> [Prompt] For this exercise, copy all the data exactly and include none of the pictures.

> [Code change snippets]
═══
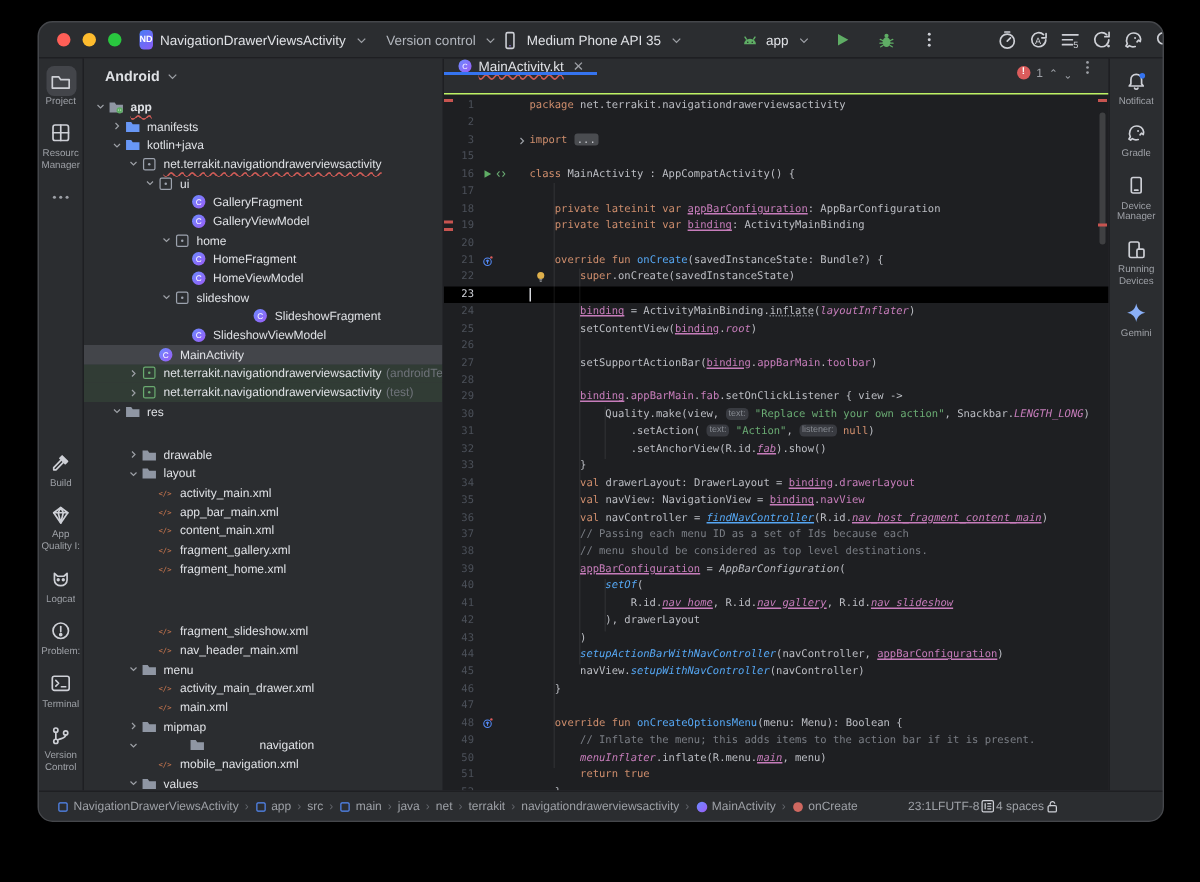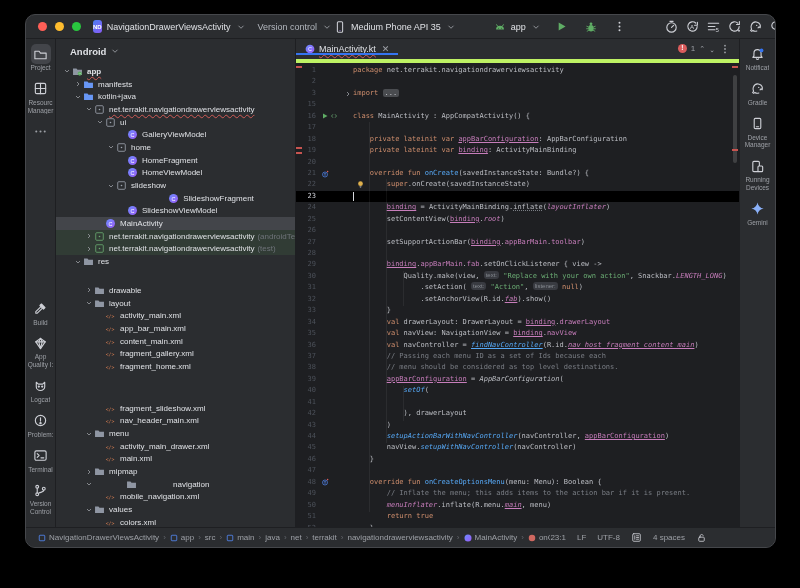"MainActivity.kt" .tabbar { align-items: center -> flex-start; border-bottom: 4px solid #bef264 -> 1px solid #bef264 }
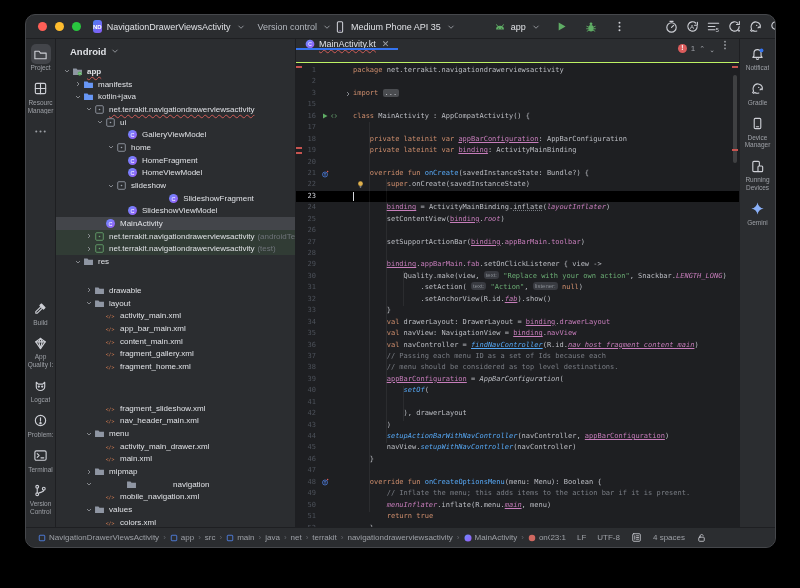"GalleryFragment" div.trow { html: none -> <div> <span></span> <span> <svg> <defs> <linearGradient> <stop></stop> <stop></stop> </linearGradient> </defs> <circle></circle> <text>C</text> </svg> </span> <span>GalleryFragment</span> </div> }
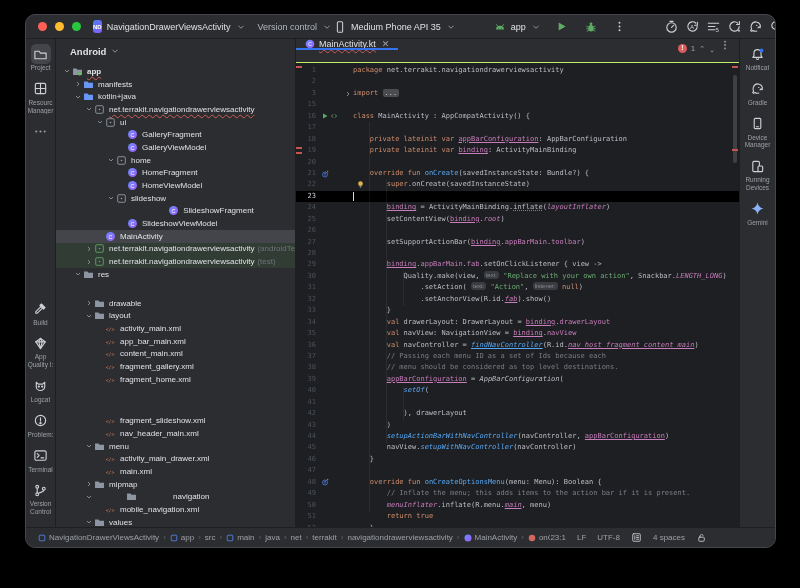"R.id.nav_home, R.id.nav_gallery," span.ctext { html: none -> <span><span> R.id.</span><span>nav_home</span><span>, R.id.</span><span>nav_gallery</span><span>, R.id.</span><span>nav_slideshow</span></span> }
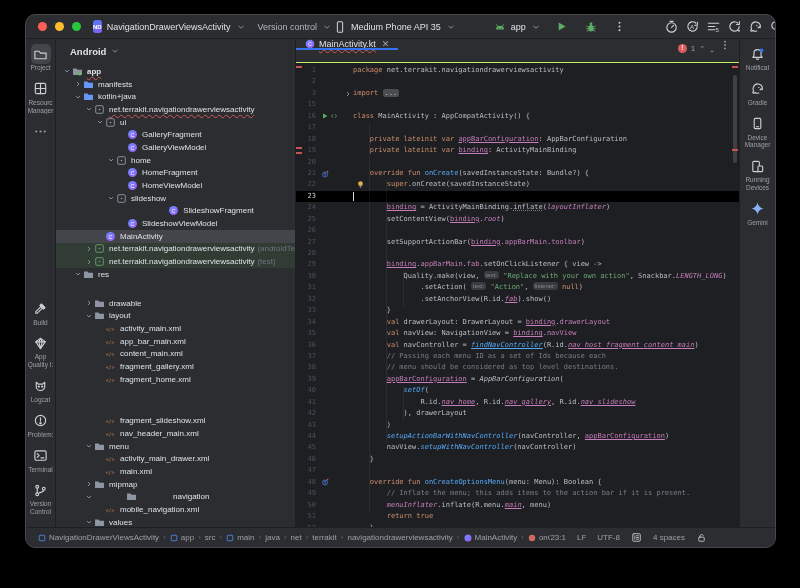"23:1" .sb-right { gap: 11px -> 0 }
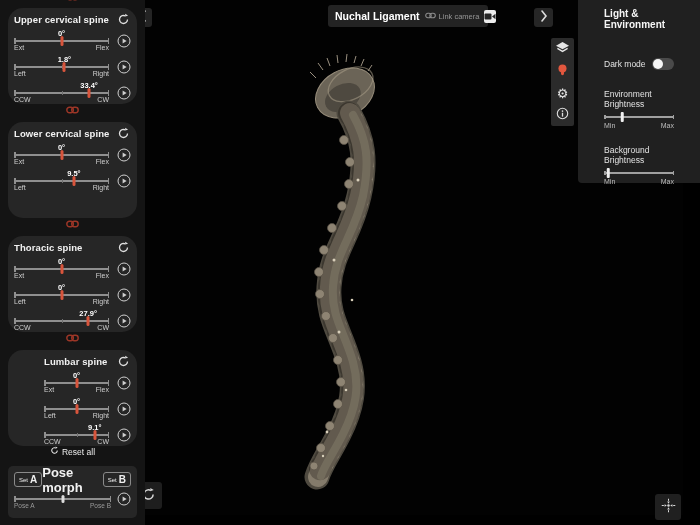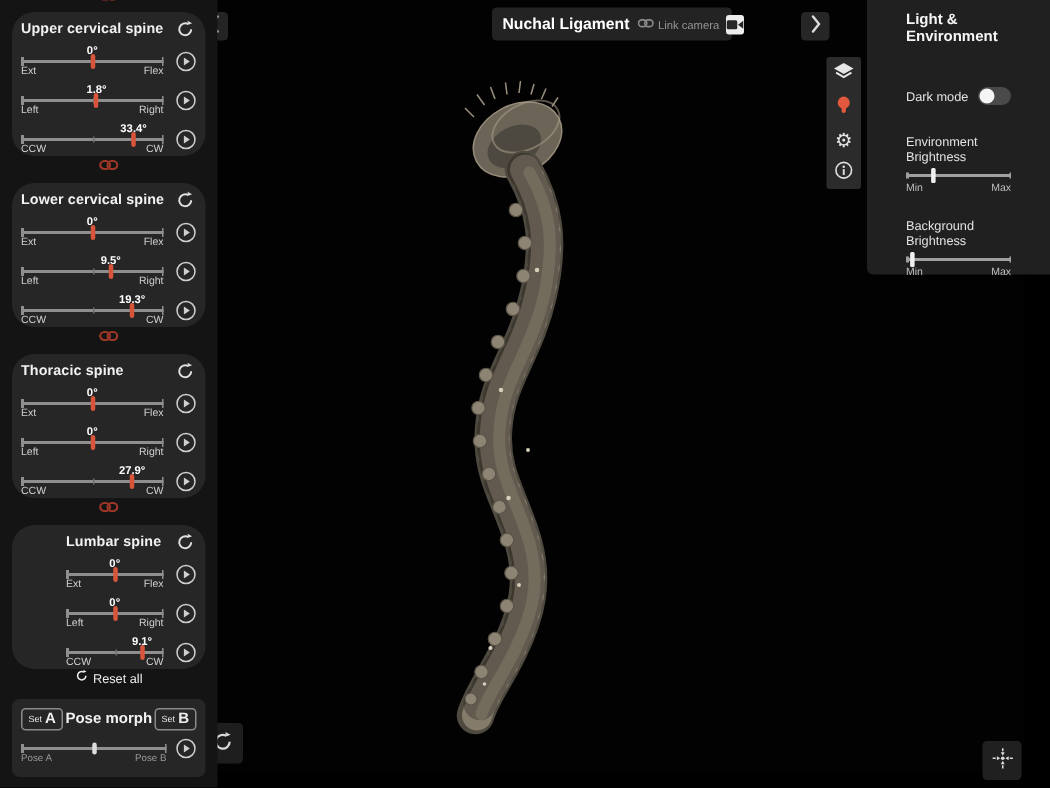"19.3°" div.srow { html: <div> <div> <div>19.3°</div> <div> <div></div> </div> <div></div> <div> <span>CCW</span> <span>CW</span> </div> </div> <button><svg> <circle></circle> <path></path> </svg></button> </div> -> none }
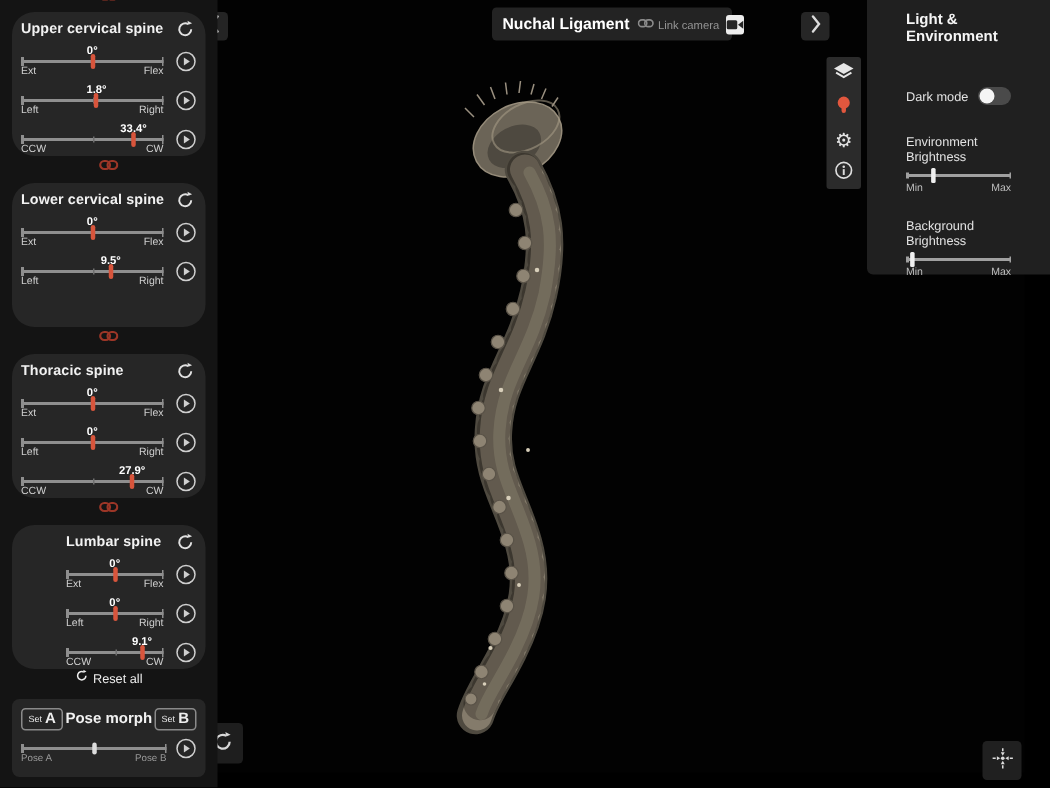"Pose morph" .pose-title { font-size: 10px -> 13px }
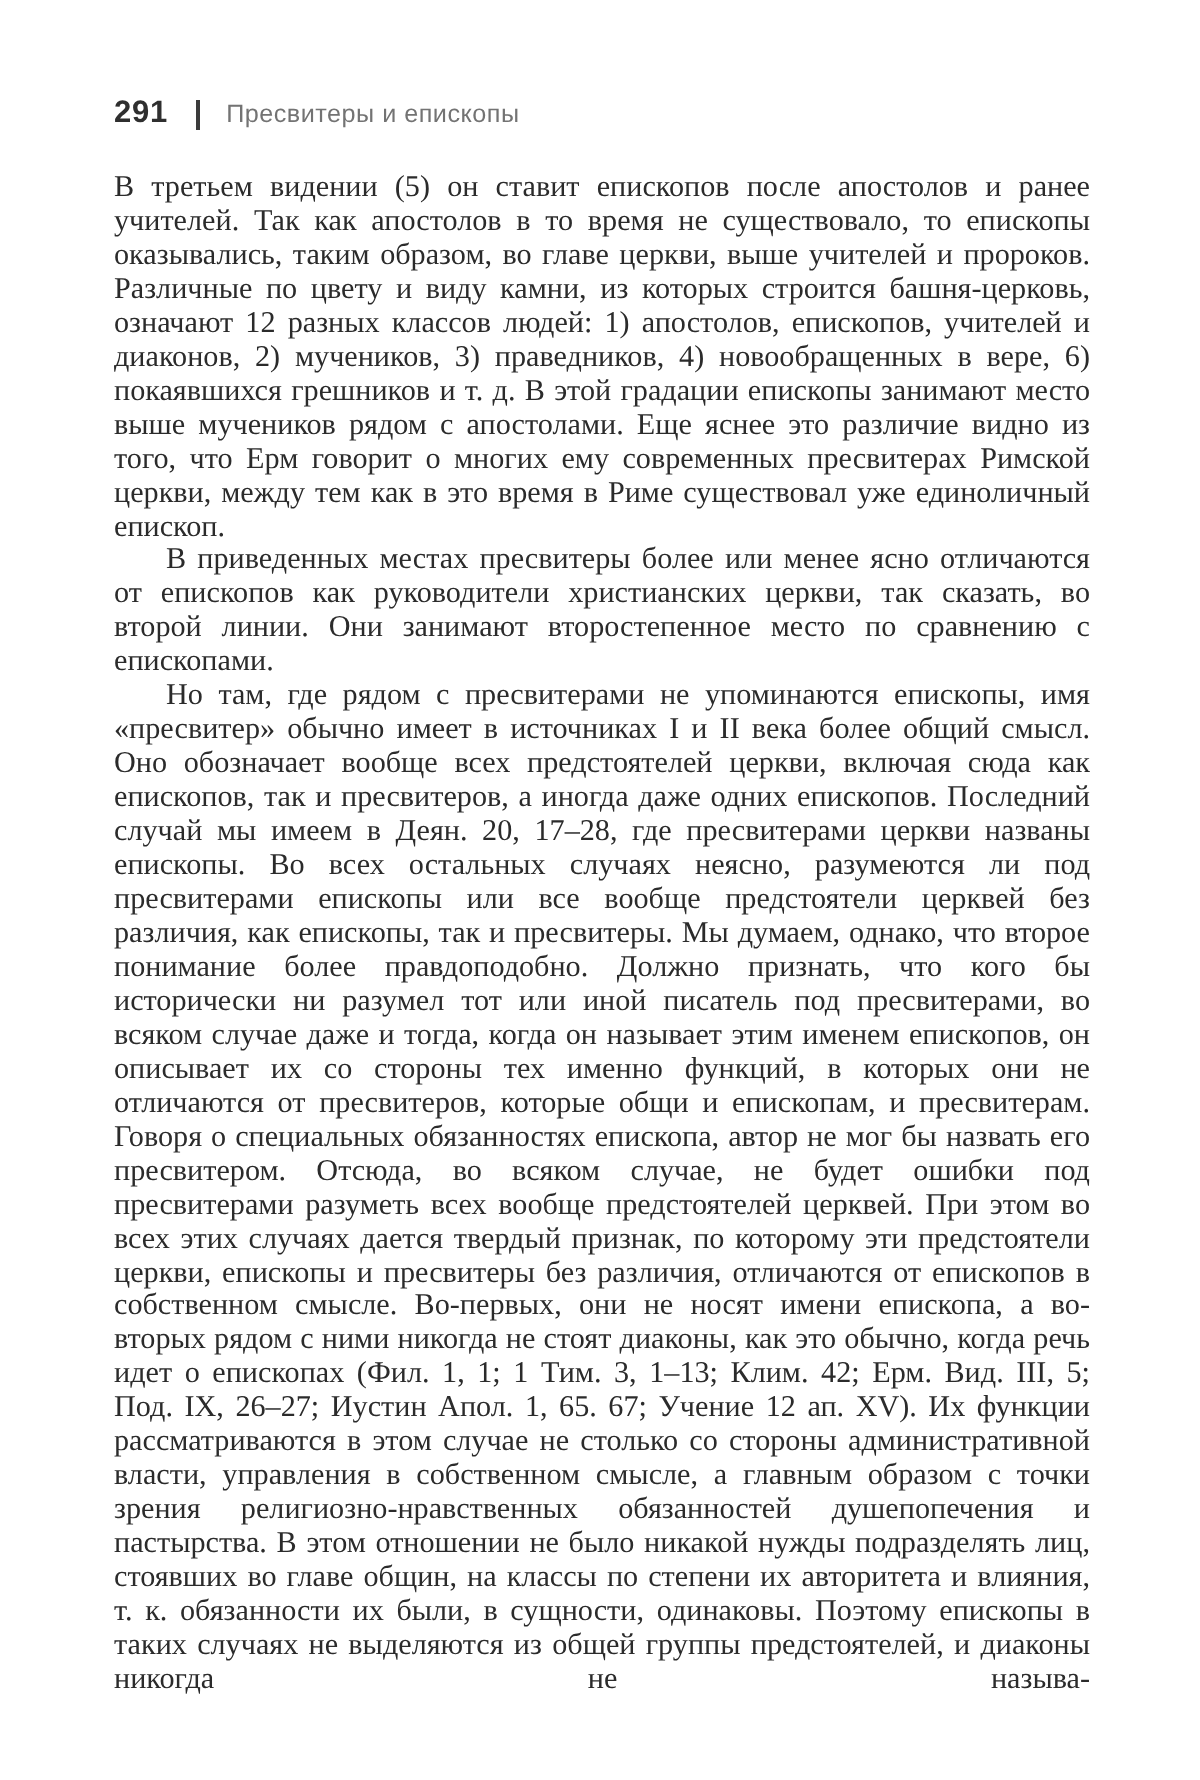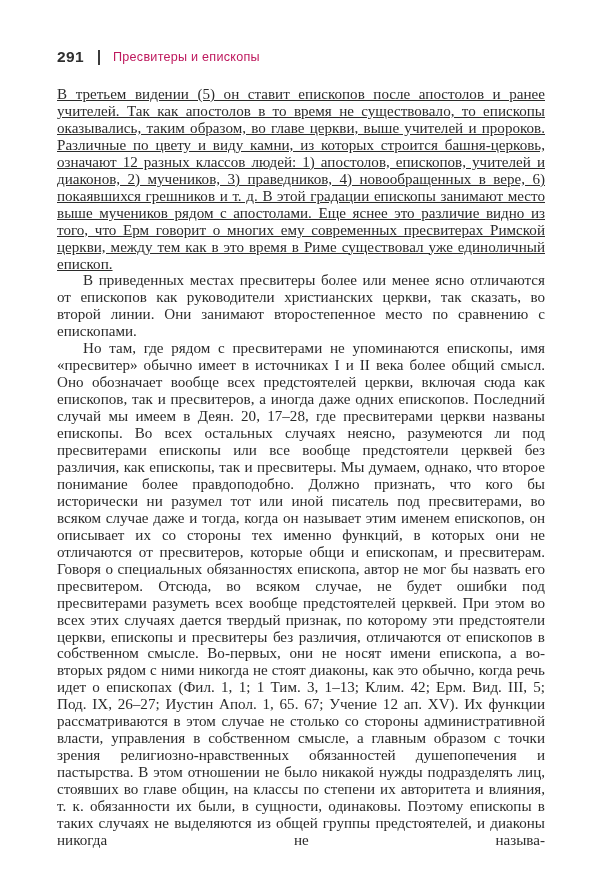"Пресвитеры и епископы" .head-title { color: #be185d -> #737373 }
═══
> [Response to the task]
"MainActivity.kt" .tabbar { align-items: center -> flex-start; border-bottom: 4px solid #bef264 -> 1px solid #bef264 }
"GalleryFragment" div.trow { html: none -> <div> <span></span> <span> <svg> <defs> <linearGradient> <stop></stop> <stop></stop> </linearGradient> </defs> <circle></circle> <text>C</text> </svg> </span> <span>GalleryFragment</span> </div> }
"R.id.nav_home, R.id.nav_gallery," span.ctext { html: none -> <span><span> R.id.</span><span>nav_home</span><span>, R.id.</span><span>nav_gallery</span><span>, R.id.</span><span>nav_slideshow</span></span> }
"23:1" .sb-right { gap: 11px -> 0 }
"19.3°" div.srow { html: <div> <div> <div>19.3°</div> <div> <div></div> </div> <div></div> <div> <span>CCW</span> <span>CW</span> </div> </div> <button><svg> <circle></circle> <path></path> </svg></button> </div> -> none }
"Pose morph" .pose-title { font-size: 10px -> 13px }
"Пресвитеры и епископы" .head-title { color: #be185d -> #737373 }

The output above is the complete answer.